What the task requires
Leave out the pictures, and reproduce exactly the lines from the line containing "FIGURE 4 | Uniaxial" through the final line of the entries.

<<<<

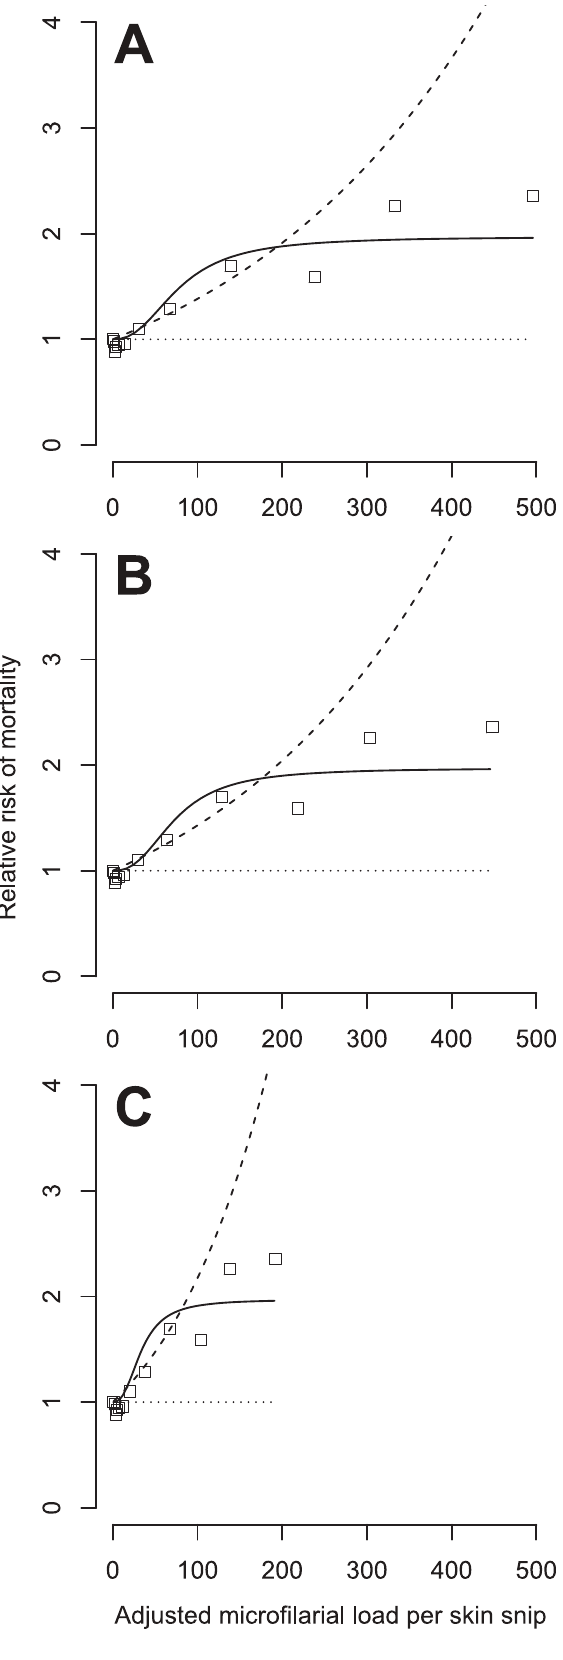
Figure 4. Measurement error-adjusted and fitted relative mortality risk in the Onchocerciasis Control Programme cohort. Panels from top to bottom correspond to adjustments for increasing assumed magnitudes of measurement error as defined by parameter k of the negative binomial measurement error model (see Measurement Error section in the main text). In panel A, k R ‘ , corresponding to Poisson measurement error. In panel B, k =15, as estimated from published data [43] (Protocol S3). In panel C, k =1. In all panels the solid and dashed lines represent, respectively, the fitted (log- )sigmoid and (log-)linear dose-response models. Note the absence of error bars around the model-derived point estimates of relative risk (Protocol S1) and around the fitted dose-response. This is because regression calibration cannot account fully for the uncertainty introduced by adjusting the observed data for measurement error (see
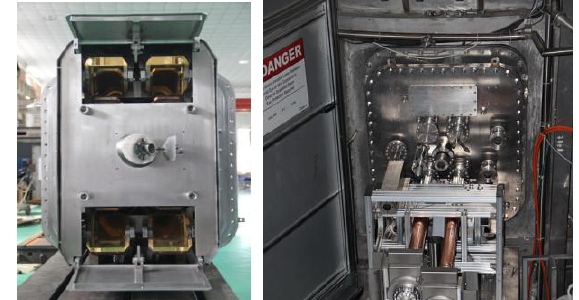
Fig.11. Photos of the launcher plug-in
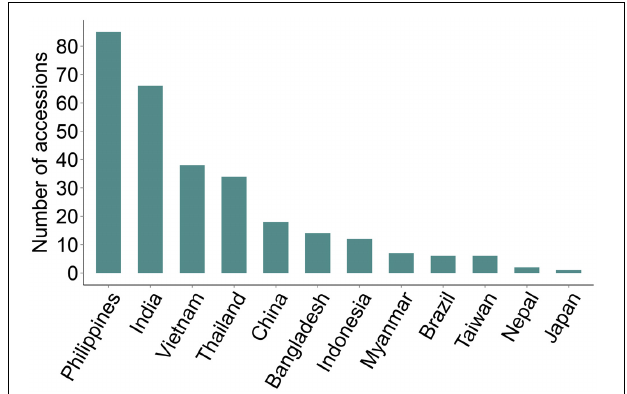
FIGURE 4 | Broad spectrum resistant rice genotypes. Rice accessions showing broad spectrum UBN-resistance against the field mix inoculum as well as against all the five individual rice blast isolates are presented. 289 broad-spectrum resistance rice accessions were identified (scores 0–3), with Philippines, India, Vietnam, Thailand and China being the major contributors. None of accessions from South Korea was identified as broad spectrum resistant.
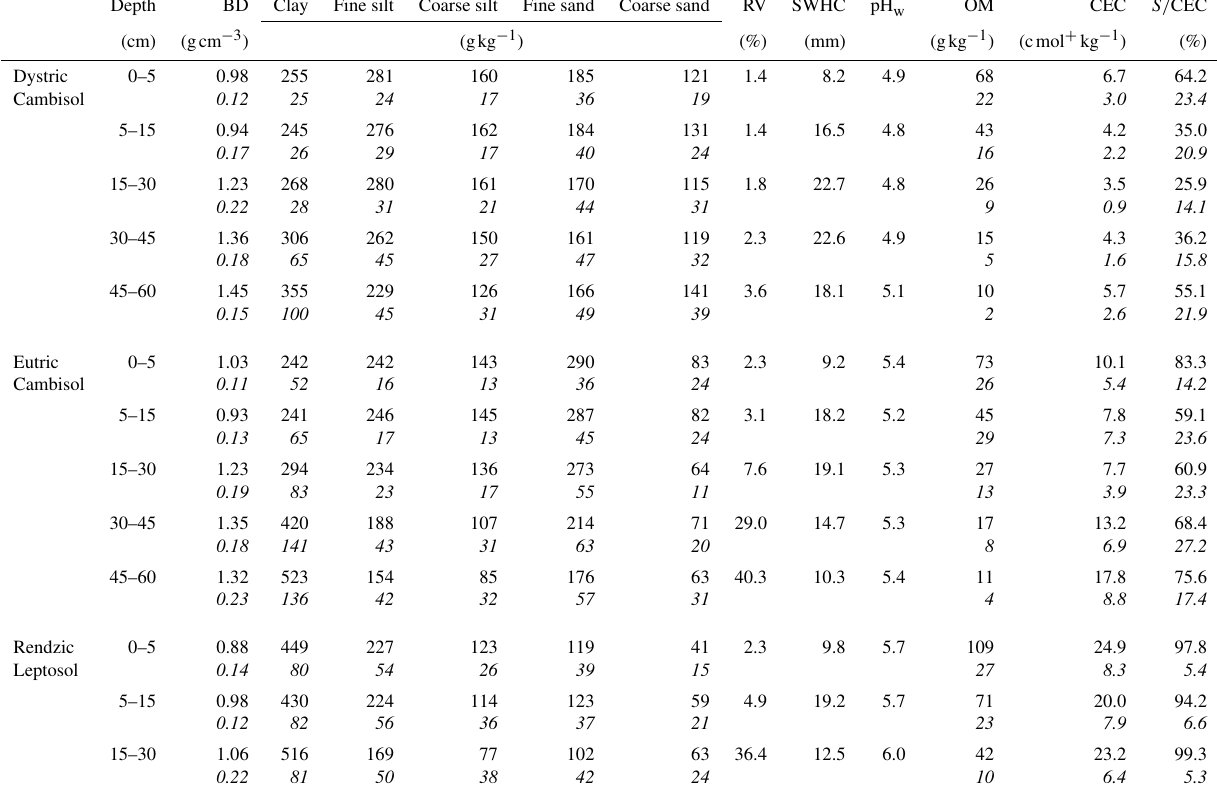
Table 1. Physicochemical properties of the three studied soils at the Montiers site (plot DC, plot EC, plot RL). Presented are the mean values for bulk density (BD), textural distribution (clay, fine silt, coarse silt, fine sand and coarse sand), total rock volume (RV), soil water holding capacity (SWHC), soil water pH (pH w ), organic matter content (OM), cation exchange capacity (CEC; cmol + kg − 1 ) and base-cation saturation ratio ( S/ CEC, with S as the sum of base cations). SD values are given in italics. Table adapted from Kirchen et al.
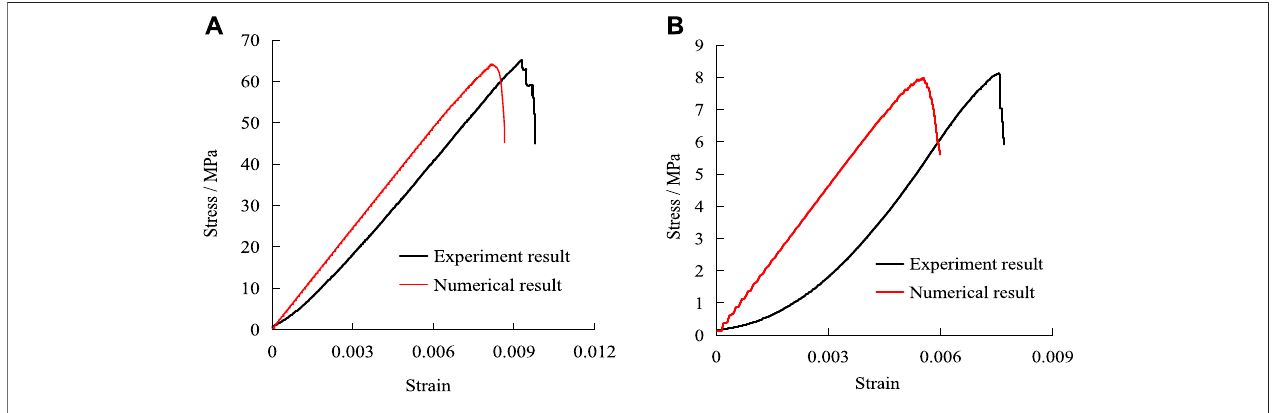
FIGURE 4 | Uniaxial compression stress – strain curve of coal and rock. (A) Rock specimen; (B) Coal specimen.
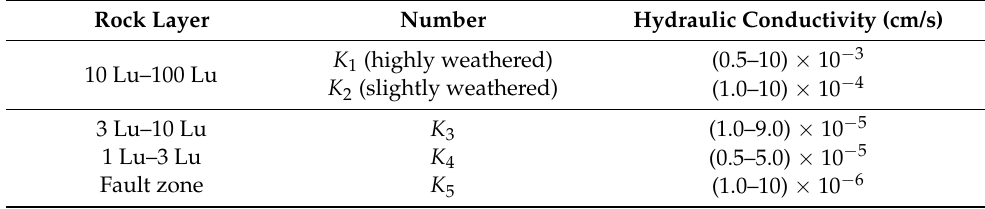
Figure 4. Location of the Hami concrete-face rockfill dam. Table 1. The range of the Hami dam foundation’s hydraulic conductivity.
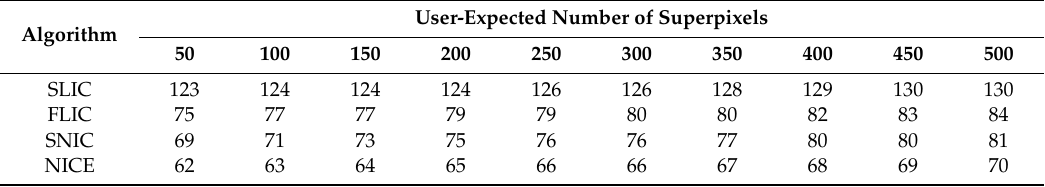
Table 5. Comparison of four algorithms in terms of ET (msec) on NYUv2.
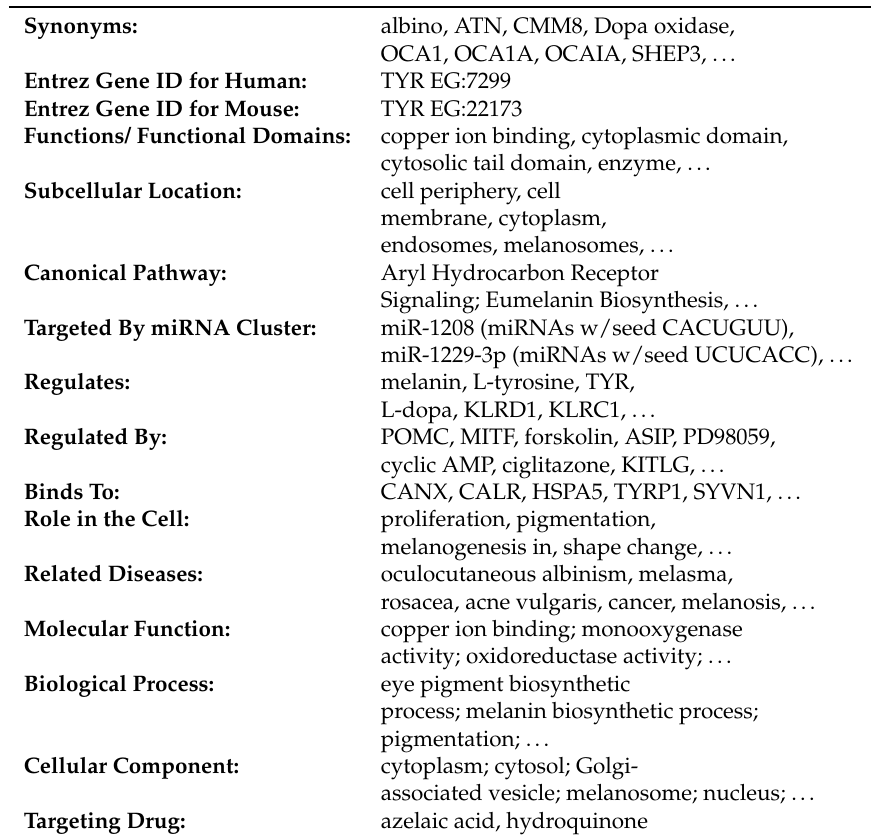
Table 1. Example Data for Tyrosinase Protein, TYR (Partial List of all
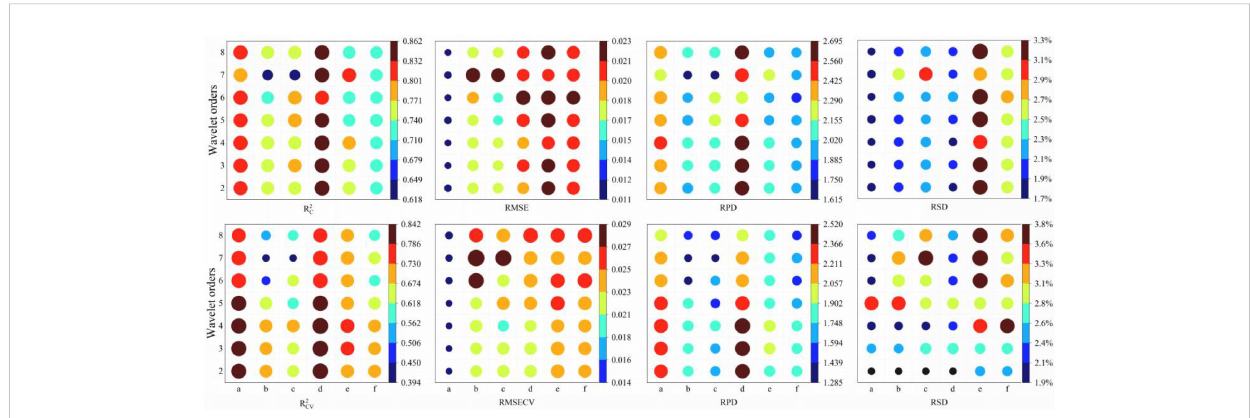
FIGURE 4 Results of PLS models for wood density with different wavelet orders. (a – f) are Tilia tuan Szyszyl ., Acer mono Maxim, Chinese white poplar (Jilin), Japanese elm, Chinese white poplar (Heilongjiang), and Dahurian larch,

>>>>

Solution
FIGURE 4 | Uniaxial compression stress – strain curve of coal and rock. (A) Rock specimen; (B) Coal specimen.
Figure 4. Location of the Hami concrete-face rockfill dam. Table 1. The range of the Hami dam foundation’s hydraulic conductivity.
Table 5. Comparison of four algorithms in terms of ET (msec) on NYUv2.
Table 1. Example Data for Tyrosinase Protein, TYR (Partial List of all
FIGURE 4 Results of PLS models for wood density with different wavelet orders. (a – f) are Tilia tuan Szyszyl ., Acer mono Maxim, Chinese white poplar (Jilin), Japanese elm, Chinese white poplar (Heilongjiang), and Dahurian larch,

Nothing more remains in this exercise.